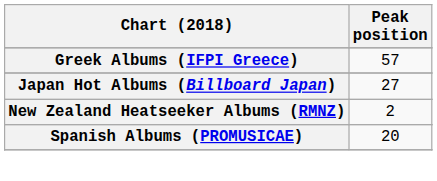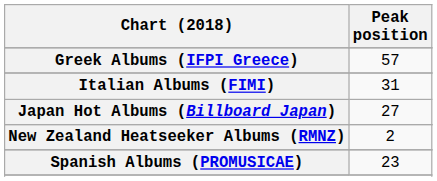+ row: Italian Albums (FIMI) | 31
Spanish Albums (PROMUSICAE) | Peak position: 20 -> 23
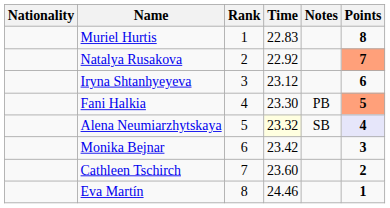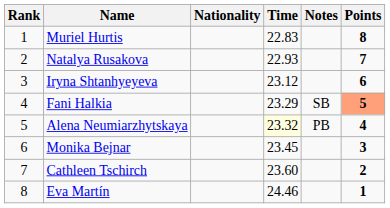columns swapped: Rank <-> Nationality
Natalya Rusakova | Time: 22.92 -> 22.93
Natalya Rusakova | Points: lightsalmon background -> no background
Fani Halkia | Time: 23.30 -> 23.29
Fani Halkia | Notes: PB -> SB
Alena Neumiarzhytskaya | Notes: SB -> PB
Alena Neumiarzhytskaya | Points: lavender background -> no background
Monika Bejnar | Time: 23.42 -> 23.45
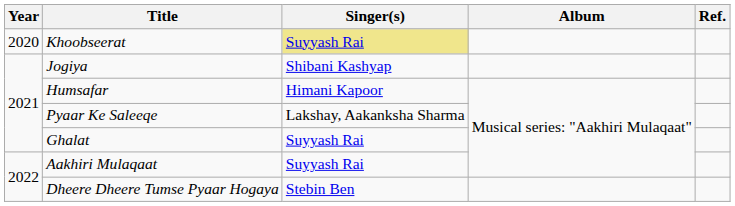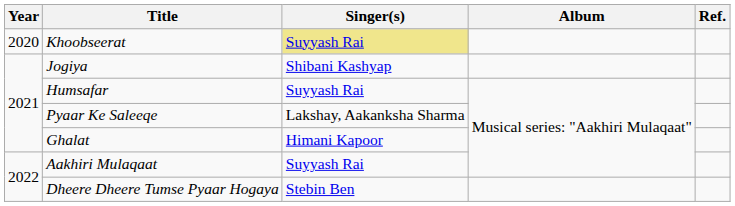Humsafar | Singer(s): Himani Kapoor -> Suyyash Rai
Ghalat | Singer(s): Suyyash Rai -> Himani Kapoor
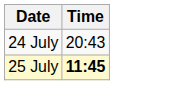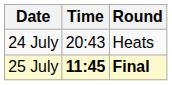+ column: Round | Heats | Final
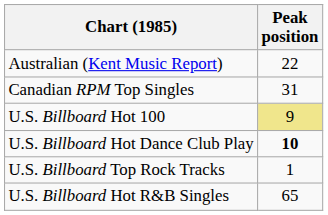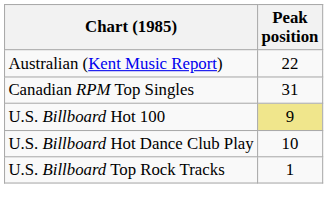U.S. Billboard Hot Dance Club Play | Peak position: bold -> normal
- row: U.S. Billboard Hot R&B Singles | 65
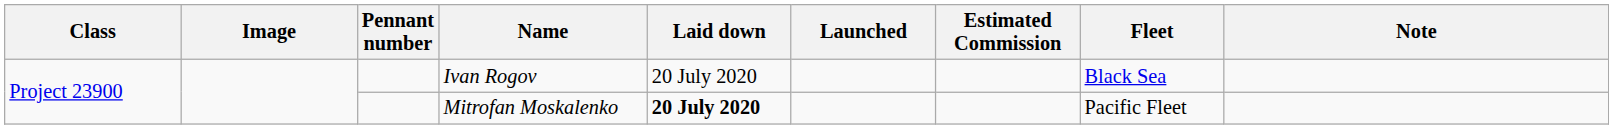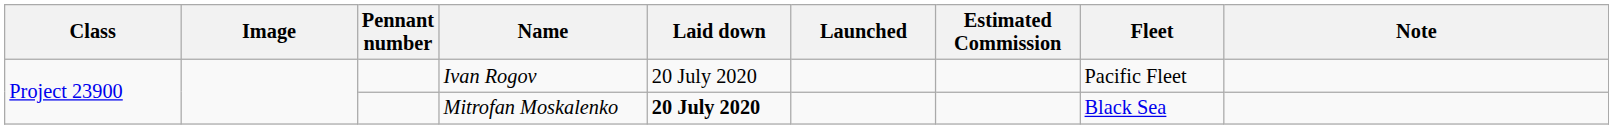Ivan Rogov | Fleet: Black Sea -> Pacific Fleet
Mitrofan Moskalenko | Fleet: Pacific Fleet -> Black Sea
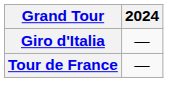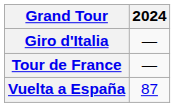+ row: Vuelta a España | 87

==

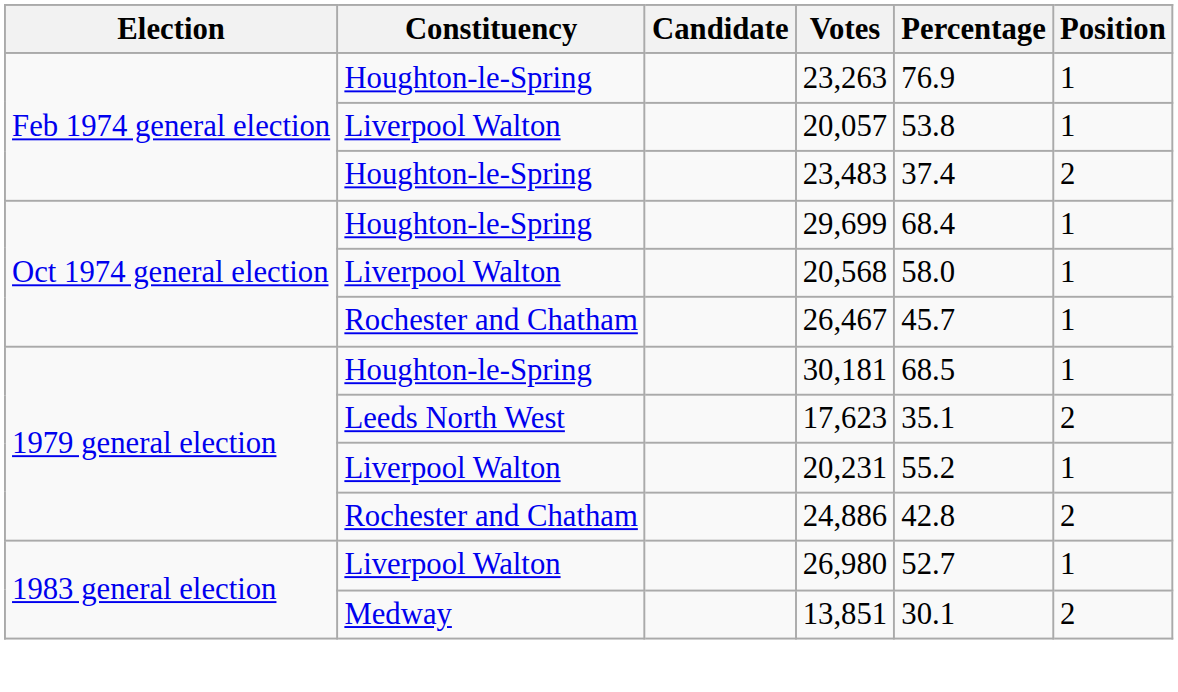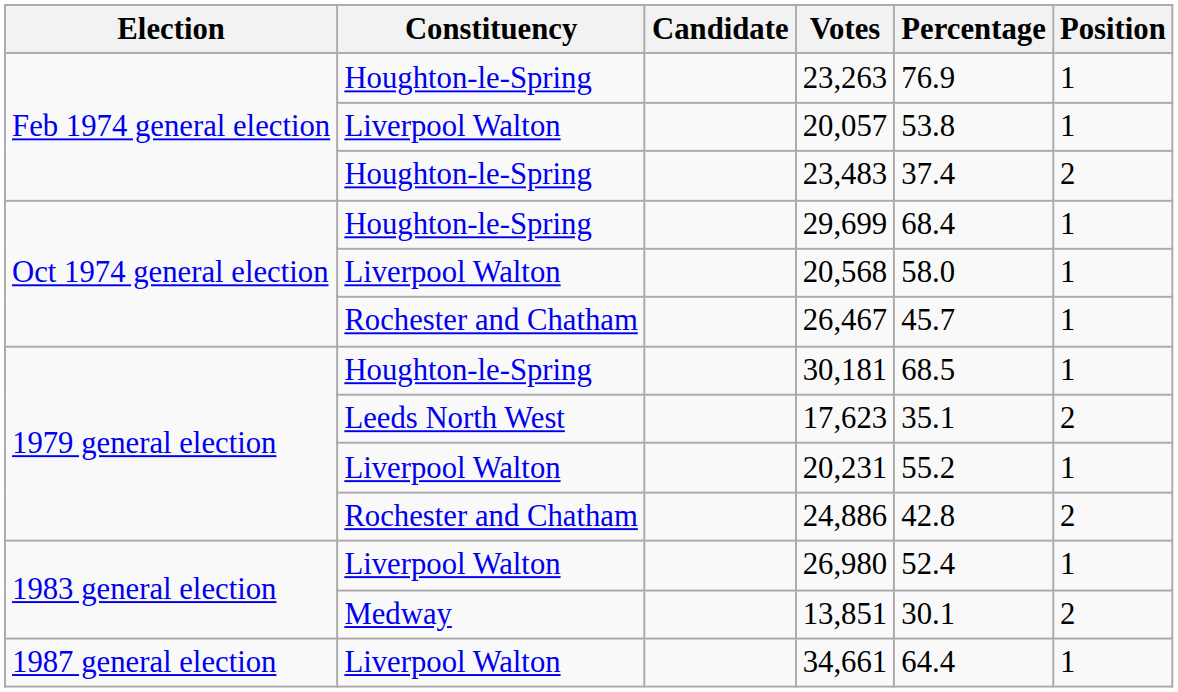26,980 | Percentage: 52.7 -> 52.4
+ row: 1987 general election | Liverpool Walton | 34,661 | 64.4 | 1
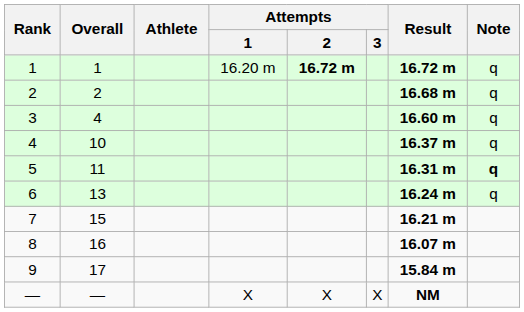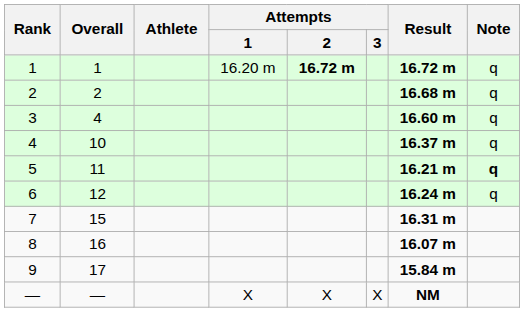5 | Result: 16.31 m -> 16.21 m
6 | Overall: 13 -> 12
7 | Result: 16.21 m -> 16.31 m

---

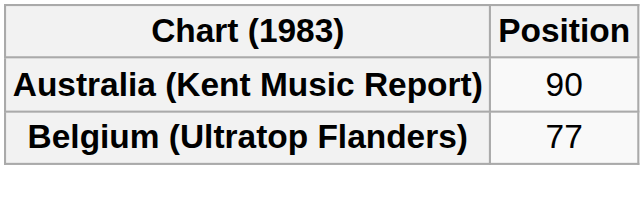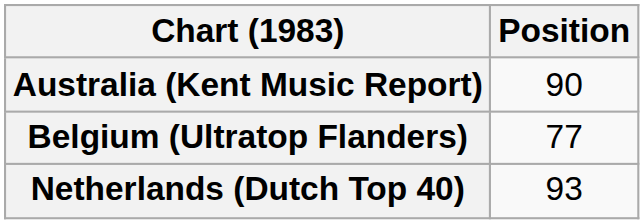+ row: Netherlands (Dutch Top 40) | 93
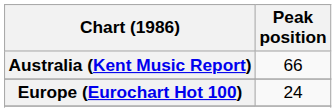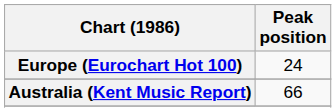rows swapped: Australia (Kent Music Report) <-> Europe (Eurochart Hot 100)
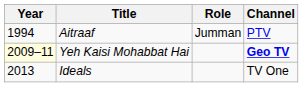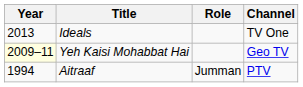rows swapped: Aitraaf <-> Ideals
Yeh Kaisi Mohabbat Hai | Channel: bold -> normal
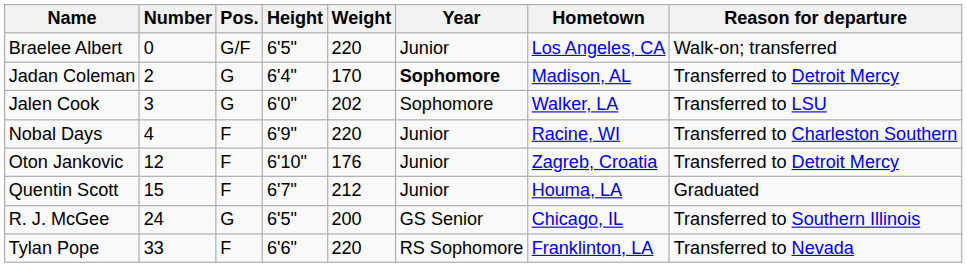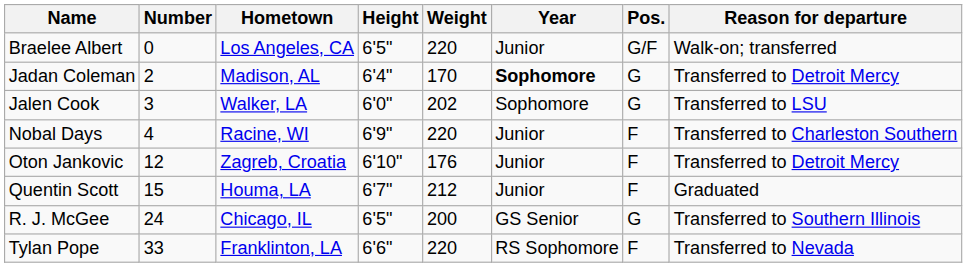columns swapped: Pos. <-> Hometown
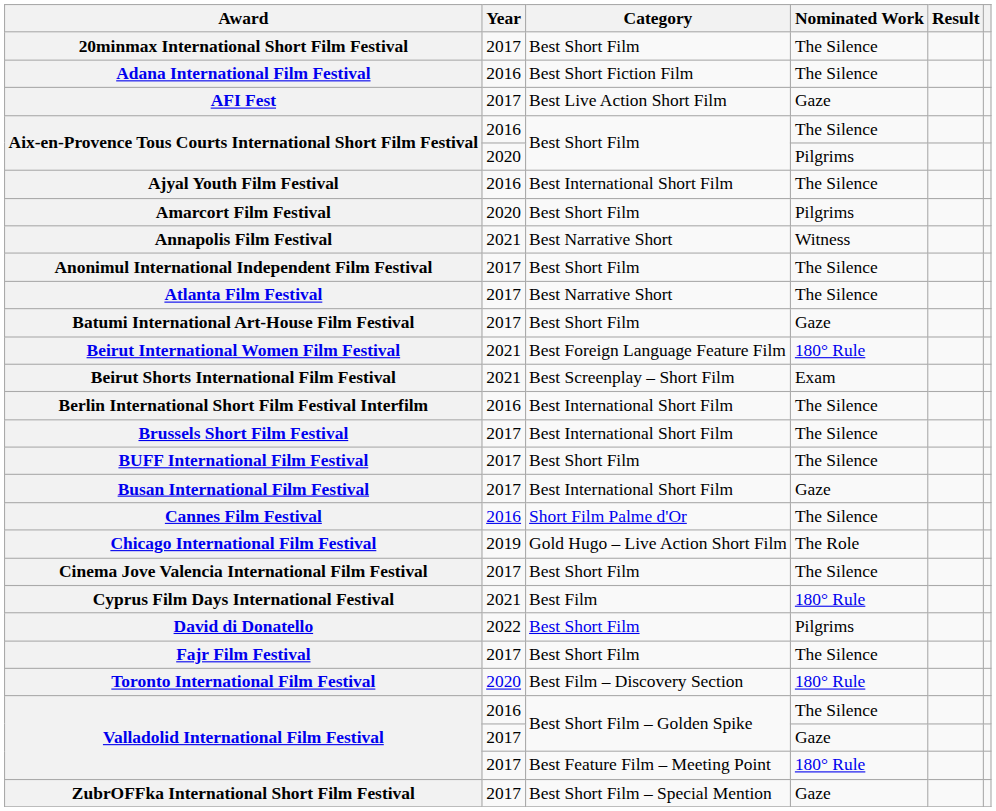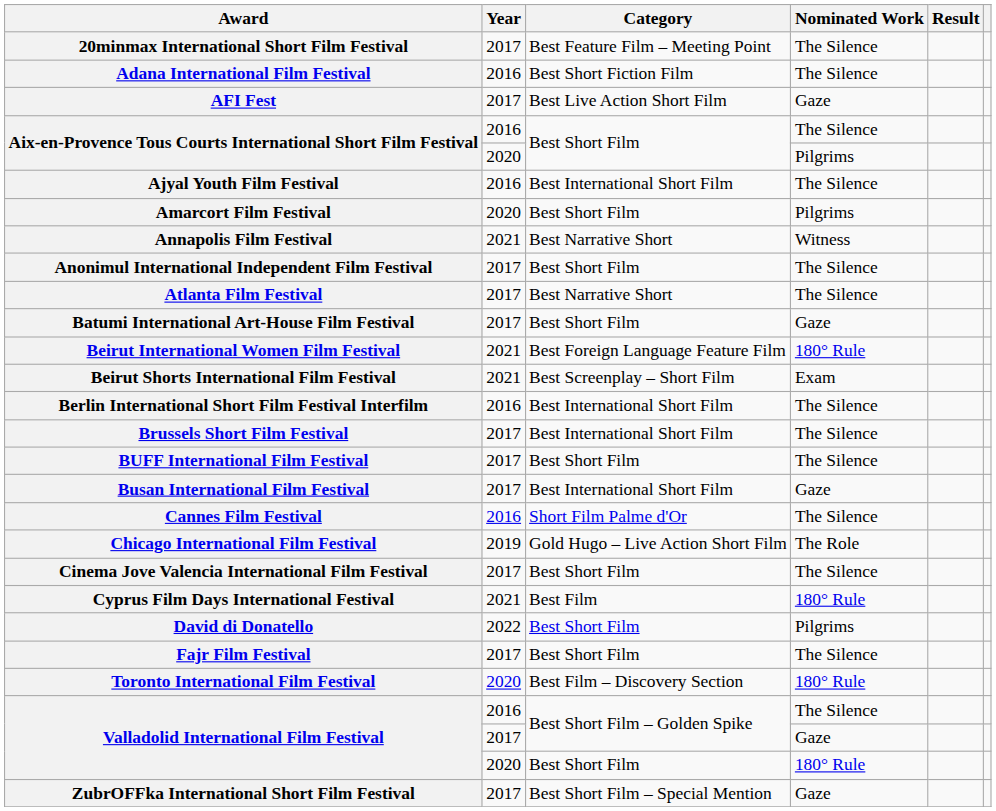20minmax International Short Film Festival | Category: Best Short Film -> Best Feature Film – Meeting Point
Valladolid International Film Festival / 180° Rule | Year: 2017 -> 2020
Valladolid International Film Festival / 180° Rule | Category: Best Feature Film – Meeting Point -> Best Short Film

* **Problem**
Can you echo the records from the line that contains "26,980 | Percentage: 52.7 -> 52.4" through the line that contains "7 | Result: 16.21 m -> 16.31 m", including both of those lines but leaving out the pictures?

* **Full output**
26,980 | Percentage: 52.7 -> 52.4
+ row: 1987 general election | Liverpool Walton | 34,661 | 64.4 | 1
5 | Result: 16.31 m -> 16.21 m
6 | Overall: 13 -> 12
7 | Result: 16.21 m -> 16.31 m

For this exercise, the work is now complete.